Extracted records:
(begin)

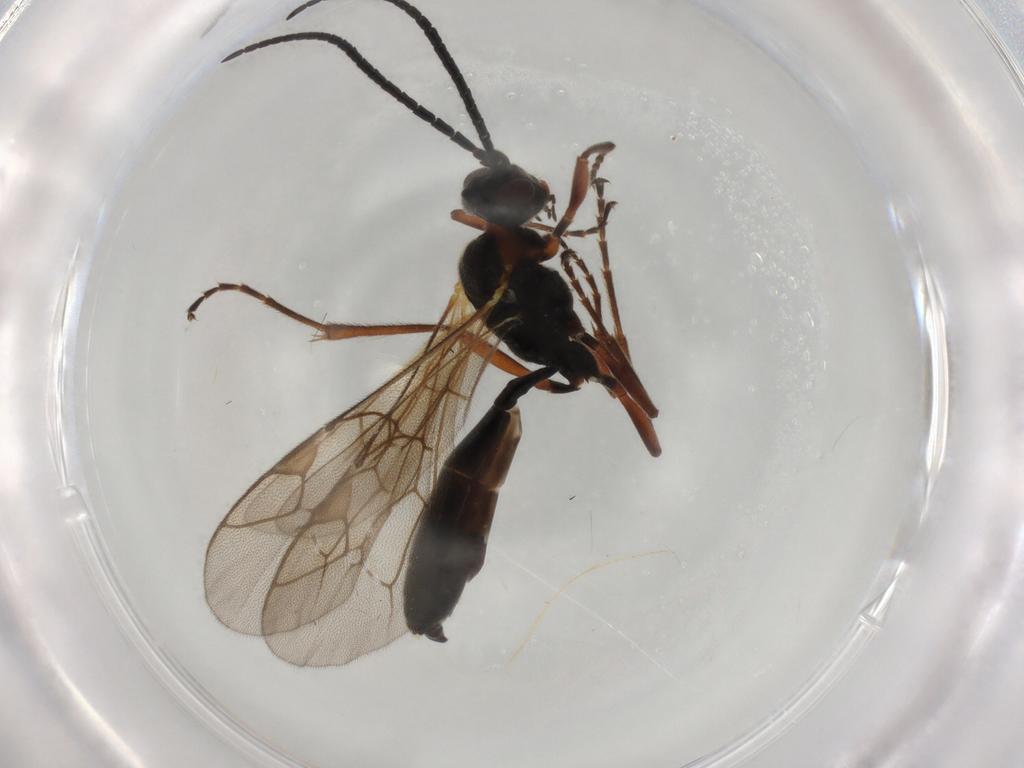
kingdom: Animalia
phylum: Arthropoda
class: Insecta
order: Hymenoptera
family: Ichneumonidae
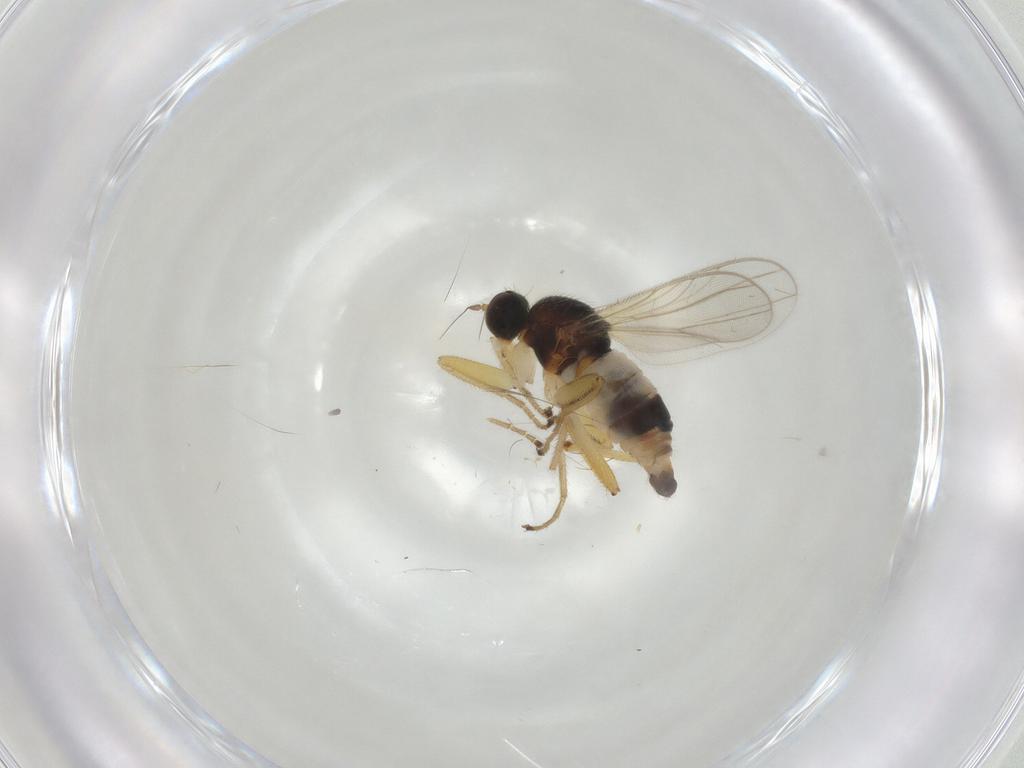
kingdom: Animalia
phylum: Arthropoda
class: Insecta
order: Diptera
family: Hybotidae
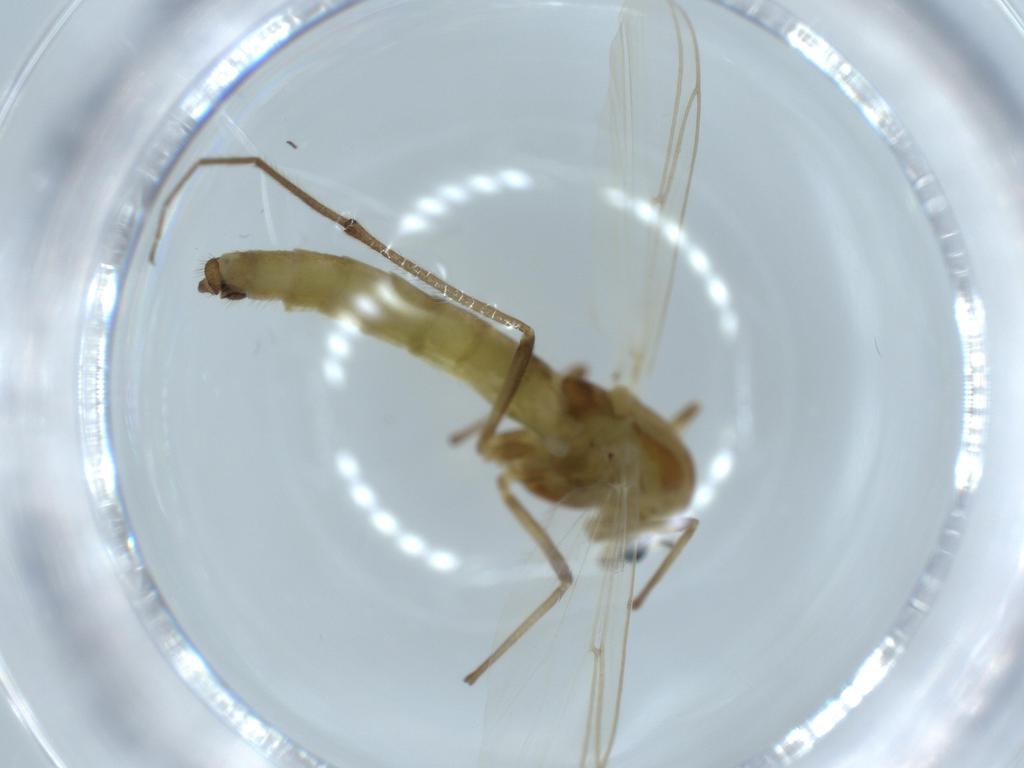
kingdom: Animalia
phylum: Arthropoda
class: Insecta
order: Diptera
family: Chironomidae
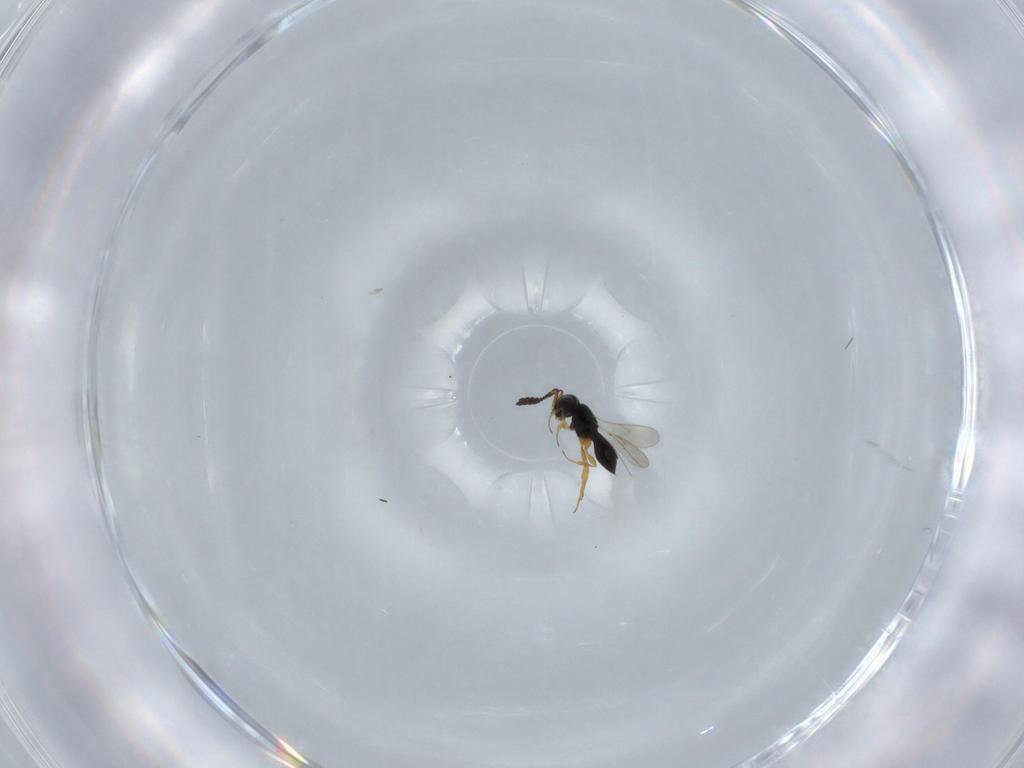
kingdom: Animalia
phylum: Arthropoda
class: Insecta
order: Hymenoptera
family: Scelionidae
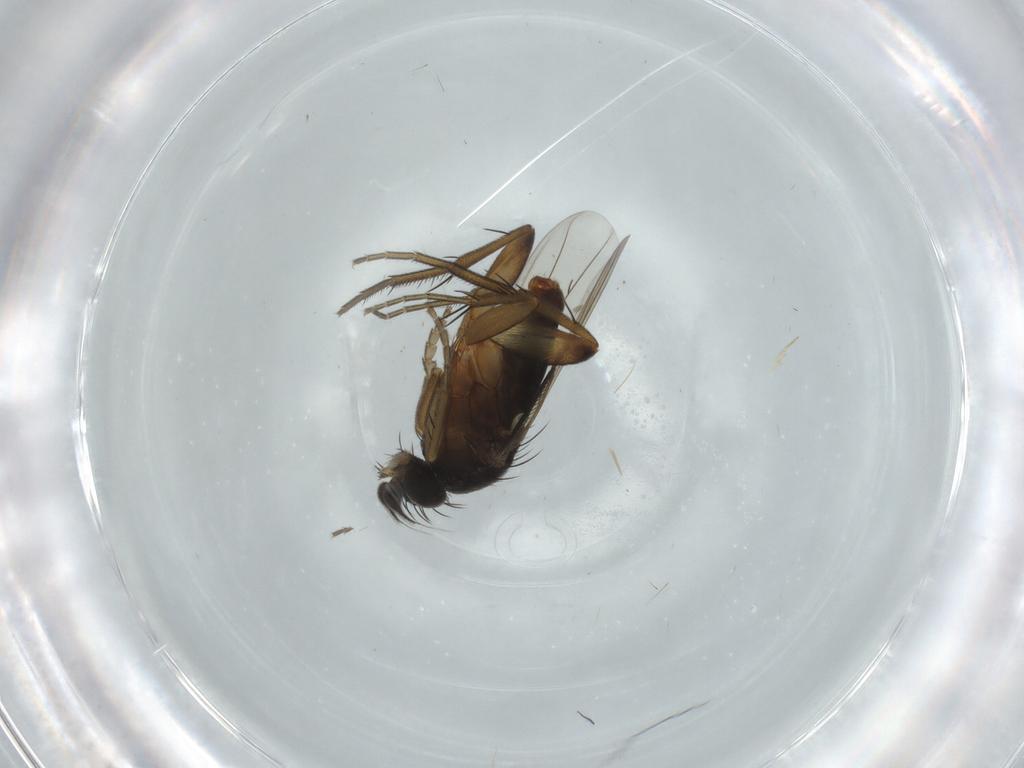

(end)

Prompt: Render the classification lines of every entry above as one numbered list, omitting blank lines and leaving out the pictures.

Task response:
1. kingdom: Animalia
2. phylum: Arthropoda
3. class: Insecta
4. order: Hymenoptera
5. family: Ichneumonidae
6. kingdom: Animalia
7. phylum: Arthropoda
8. class: Insecta
9. order: Diptera
10. family: Hybotidae
11. kingdom: Animalia
12. phylum: Arthropoda
13. class: Insecta
14. order: Diptera
15. family: Chironomidae
16. kingdom: Animalia
17. phylum: Arthropoda
18. class: Insecta
19. order: Hymenoptera
20. family: Scelionidae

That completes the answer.